* **DOCUMENT SEGMENT**

· · · · ·

Pervasive refusal syndrome (PRS), also known as pervasive arousal withdrawal syndrome (PAWS) is a rare hypothesized pediatric mental disorder. PRS is not included in the standard psychiatric classification systems; that is, PRS is not a recognized mental disorder in the World Health Organization's current (ICD-10) and upcoming (ICD-11) International Classification of Diseases and the current Diagnostic and Statistical Manual of Mental Disorders (DSM-5).

Purported signs and symptoms
According to some authors, PRS symptoms have common characteristics with other psychiatric disorders, but (according to these authors) current psychiatric classification schemes, such as the Diagnostic and Statistical Manual of Mental Disorders, cannot account for the full scope of symptoms seen in PRS. Purported symptoms include partial or complete refusal to eat, move, talk, or care for oneself; active and angry resistance to acts of help and support; social withdrawal; and school refusal.

· · · · ·

* **SUPPLIED MATERIAL**

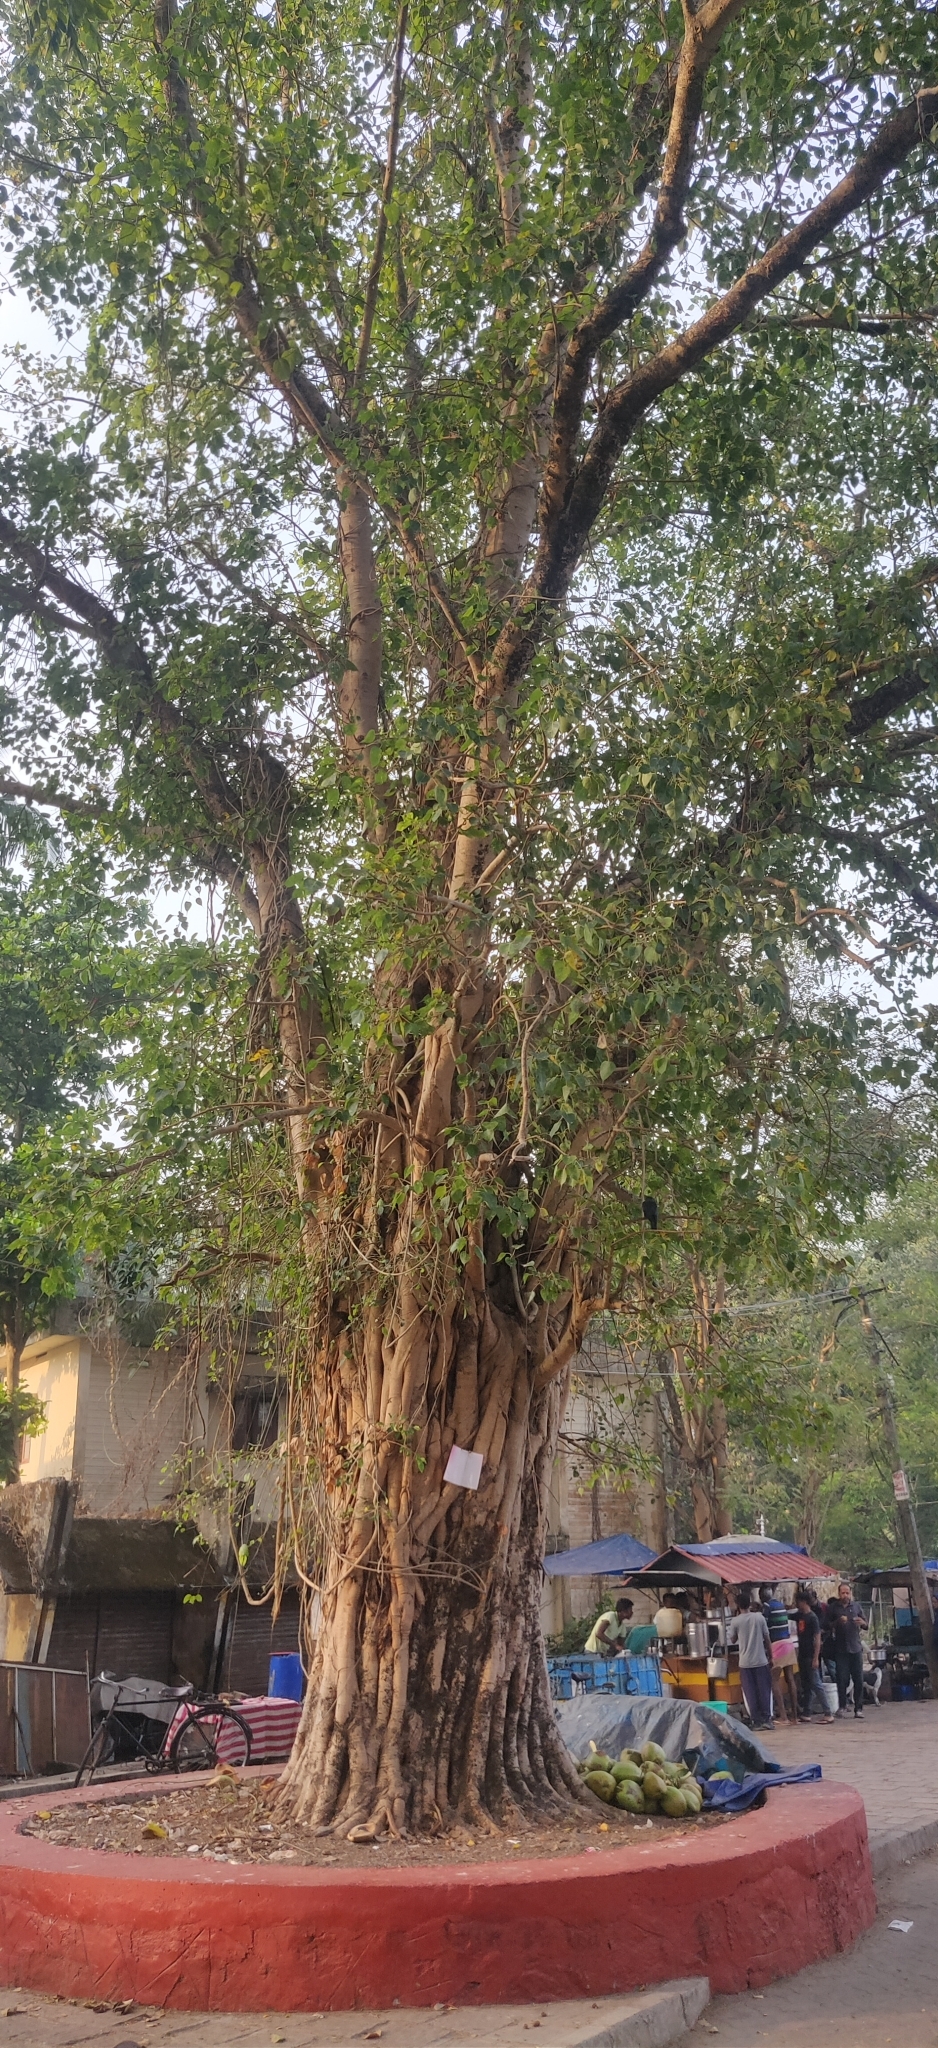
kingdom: Plantae
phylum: Tracheophyta
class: Magnoliopsida
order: Rosales
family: Moraceae
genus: Ficus
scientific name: Ficus religiosa
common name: Bodhi tree
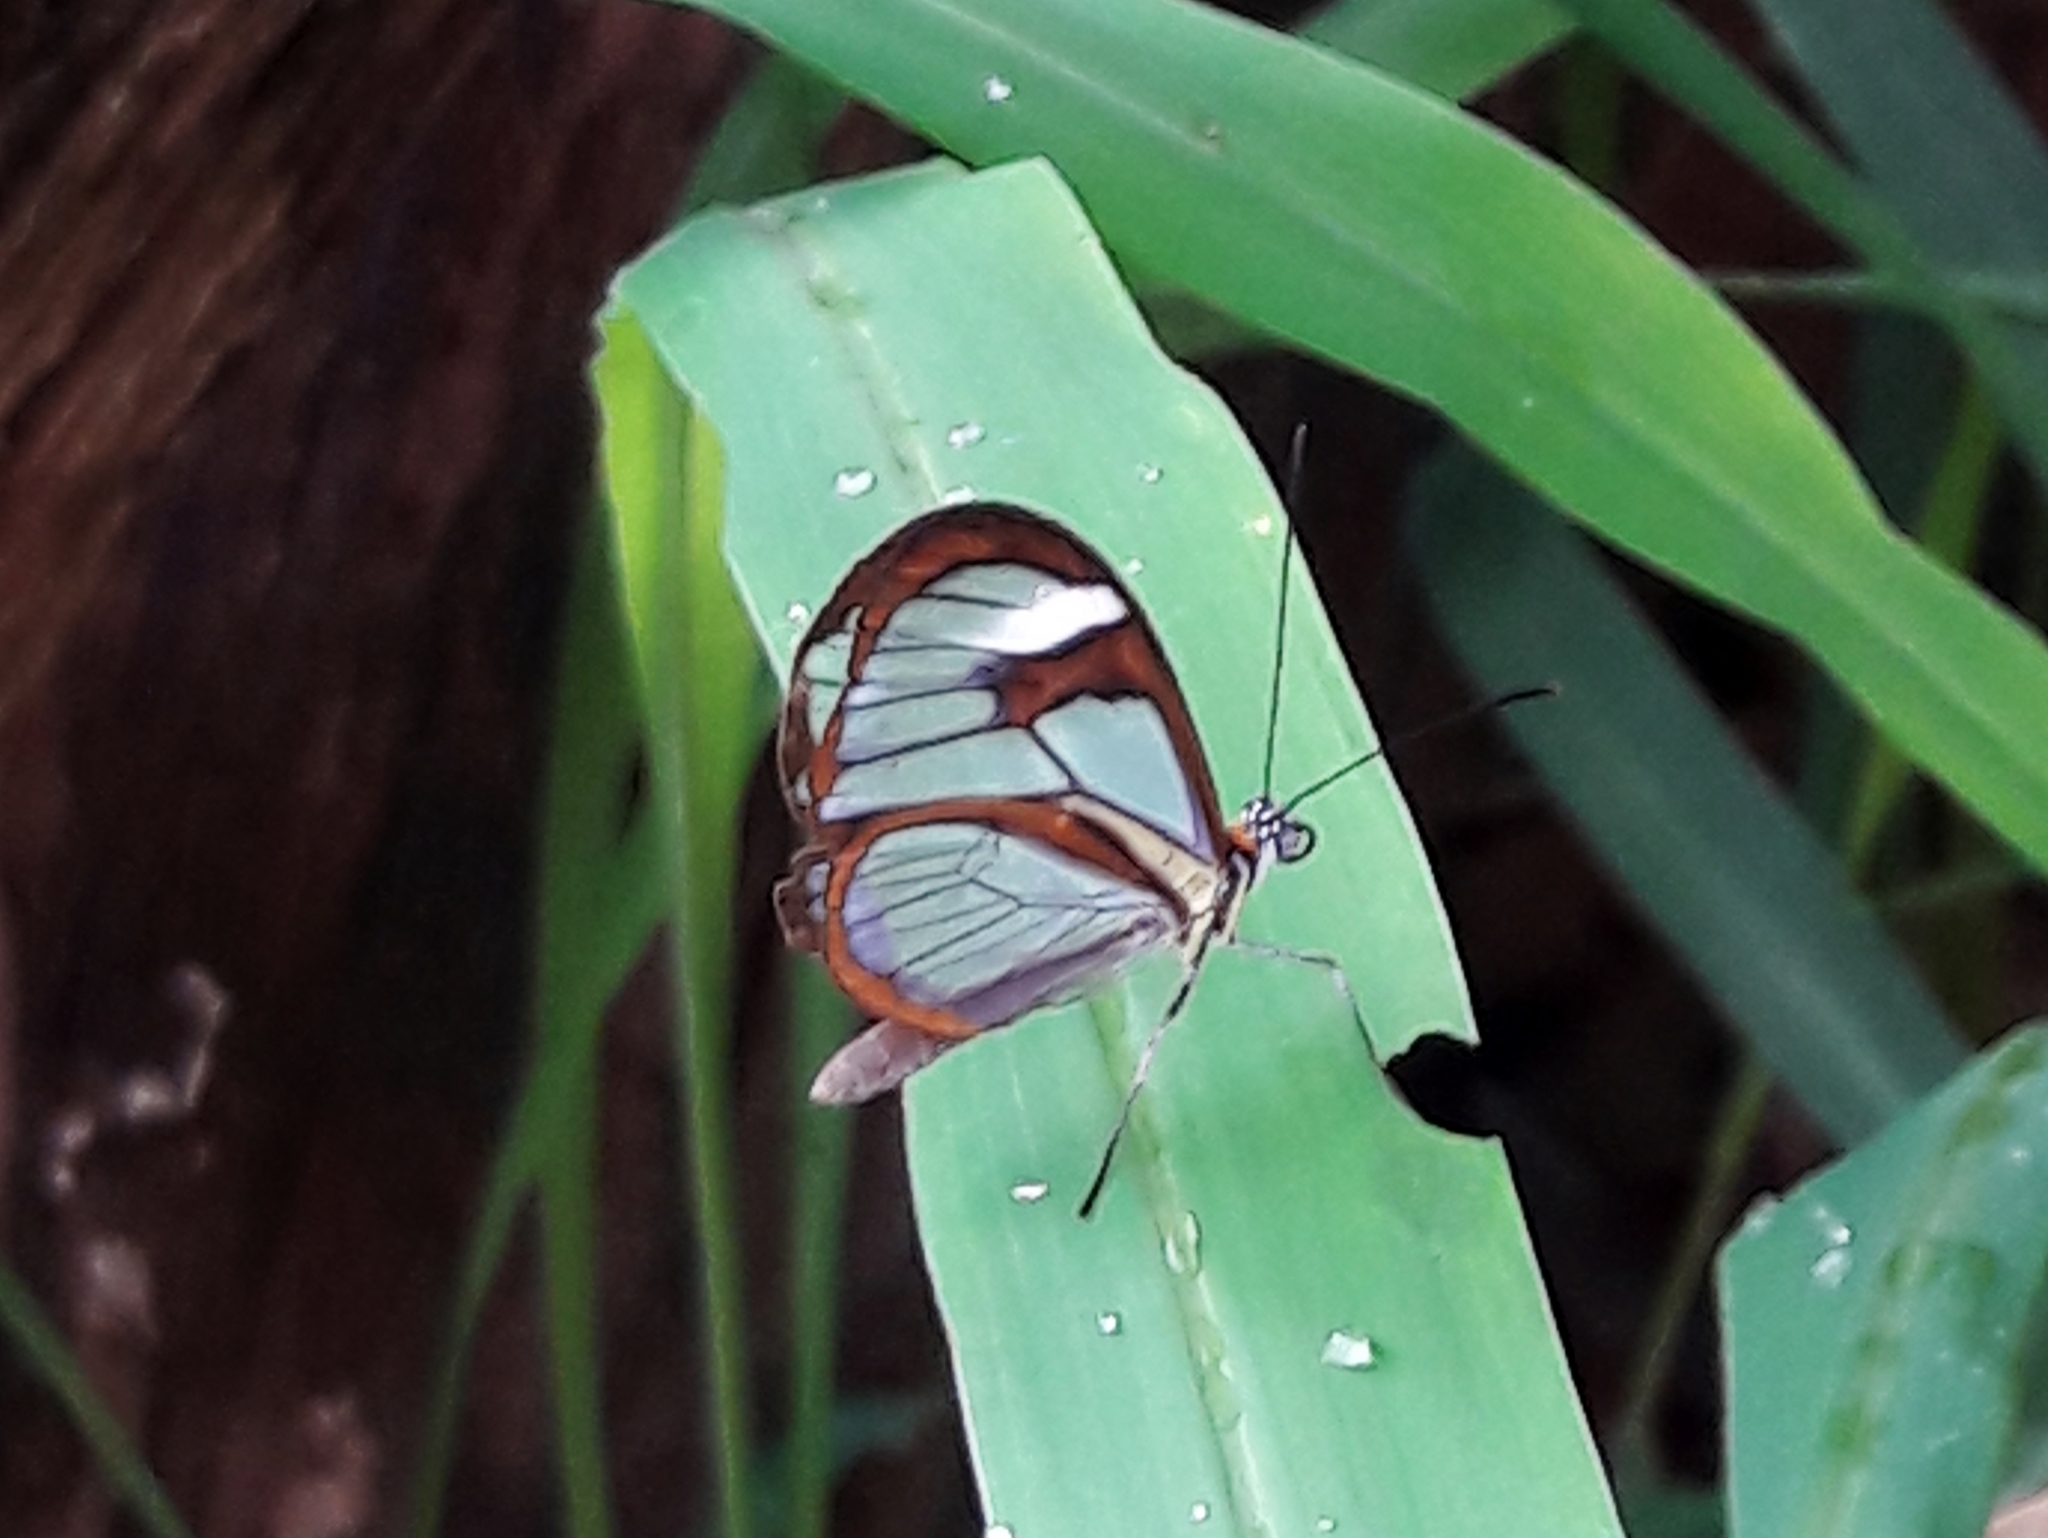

· · · · ·

* **WHAT NEEDS TO BE DONE**
Continue the passage on pervasive refusal syndrome above, starting right after its final sentence.

* **RESPONSE BOX**
Hypothesized causes
Trauma might be a causal factor because PRS is repeatedly seen in refugees and witnesses to violence. Viral infections might be a risk factor for PRS.

Mechanism
Some authors hypothesize that learned helplessness is one of the mechanisms involved in PRS. A number of cases have been reported in the context of eating disorders.

Hypothesized epidemiology
Epidemiological studies are lacking. Pervasive refusal syndrome is reportedly more frequent in girls than boys. The average age of onset is purported to be 7–15.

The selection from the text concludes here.